Please transcribe the data that follows exactly as given, leaving out every picture.

· · · · ·

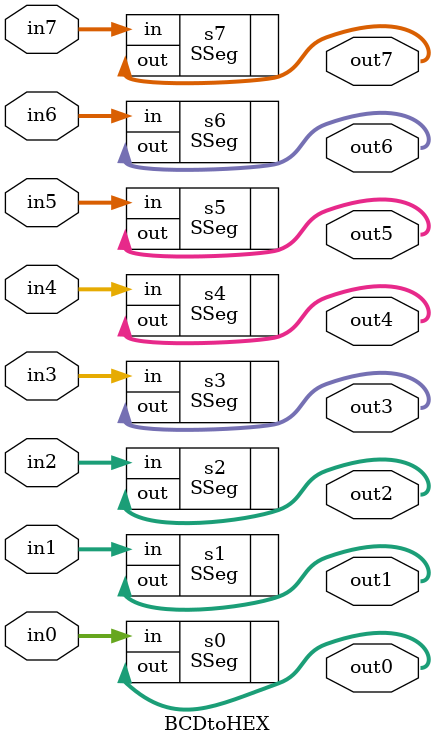
<source format=v>


// always @(posedge clk , negedge rst) begin
//     if (!rst) begin
//         currentState <= idle;
//         currentSsIn <= 32'b0;
//     end
//     else begin
//         currentState <= nextState;
//         currentSsIn <= nextSsIn;
//     end
// end

// always @(*) begin
//     nextState = currentState;
//     nextSsIn = currentSsIn;
//     case (currentState )
//         idle: begin
//             nextSsIn = {32{1'b1}};           // show nothing
//             if (!start)                 // start is push button work at negedge
//                 nextState = process; 
//         end
//         process: 
//             nextSsIn = {in7,in6,in5,in4,in3,in2,in1,in0};
//     endcase
// end



// SSeg  s0(.in(currentSsIn[3:0]),.out(out0));
// SSeg  s1(.in(currentSsIn[7:4]),.out(out1));
// SSeg  s2(.in(currentSsIn[11:8]),.out(out2));
// SSeg  s3(.in(currentSsIn[15:12]),.out(out3));
// SSeg  s4(.in(currentSsIn[19:16]),.out(out4));
// SSeg  s5(.in(currentSsIn[23:20]),.out(out5));
// SSeg  s6(.in(currentSsIn[27:24]),.out(out6));
// SSeg  s7(.in(currentSsIn[31:28]),.out(out7));


// endmodule // BCDtoHEX

module BCDtoHEX(
    input [4:0]in0,in1,in2,in3,in4,in5,in6,in7,
    output [6:0]out0,out1,out2,out3,out4,out5,out6,out7
);

SSeg  s0(.in(in0),.out(out0));
SSeg  s1(.in(in1),.out(out1));
SSeg  s2(.in(in2),.out(out2));
SSeg  s3(.in(in3),.out(out3));
SSeg  s4(.in(in4),.out(out4));
SSeg  s5(.in(in5),.out(out5));
SSeg  s6(.in(in6),.out(out6));
SSeg  s7(.in(in7),.out(out7));


endmodule // BCDtoHEX
</source>
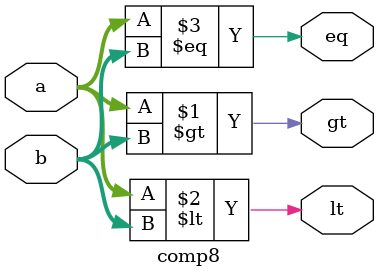
<source format=v>
module comp8(a,b,gt,eq,lt);
	
	parameter Data_bits =8;
	
	input [Data_bits-1:0] a,b;
	output gt,eq,lt;
	
	assign gt =(a>b);
	assign lt = (a<b);
	assign eq=(a==b);
	
endmodule
	
</source>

· · · · ·

> _Written reply_
<source format=v>


// always @(posedge clk , negedge rst) begin
//     if (!rst) begin
//         currentState <= idle;
//         currentSsIn <= 32'b0;
//     end
//     else begin
//         currentState <= nextState;
//         currentSsIn <= nextSsIn;
//     end
// end

// always @(*) begin
//     nextState = currentState;
//     nextSsIn = currentSsIn;
//     case (currentState )
//         idle: begin
//             nextSsIn = {32{1'b1}};           // show nothing
//             if (!start)                 // start is push button work at negedge
//                 nextState = process; 
//         end
//         process: 
//             nextSsIn = {in7,in6,in5,in4,in3,in2,in1,in0};
//     endcase
// end



// SSeg  s0(.in(currentSsIn[3:0]),.out(out0));
// SSeg  s1(.in(currentSsIn[7:4]),.out(out1));
// SSeg  s2(.in(currentSsIn[11:8]),.out(out2));
// SSeg  s3(.in(currentSsIn[15:12]),.out(out3));
// SSeg  s4(.in(currentSsIn[19:16]),.out(out4));
// SSeg  s5(.in(currentSsIn[23:20]),.out(out5));
// SSeg  s6(.in(currentSsIn[27:24]),.out(out6));
// SSeg  s7(.in(currentSsIn[31:28]),.out(out7));


// endmodule // BCDtoHEX

module BCDtoHEX(
    input [4:0]in0,in1,in2,in3,in4,in5,in6,in7,
    output [6:0]out0,out1,out2,out3,out4,out5,out6,out7
);

SSeg  s0(.in(in0),.out(out0));
SSeg  s1(.in(in1),.out(out1));
SSeg  s2(.in(in2),.out(out2));
SSeg  s3(.in(in3),.out(out3));
SSeg  s4(.in(in4),.out(out4));
SSeg  s5(.in(in5),.out(out5));
SSeg  s6(.in(in6),.out(out6));
SSeg  s7(.in(in7),.out(out7));


endmodule // BCDtoHEX
</source>
<source format=v>
module comp8(a,b,gt,eq,lt);
	
	parameter Data_bits =8;
	
	input [Data_bits-1:0] a,b;
	output gt,eq,lt;
	
	assign gt =(a>b);
	assign lt = (a<b);
	assign eq=(a==b);
	
endmodule
	
</source>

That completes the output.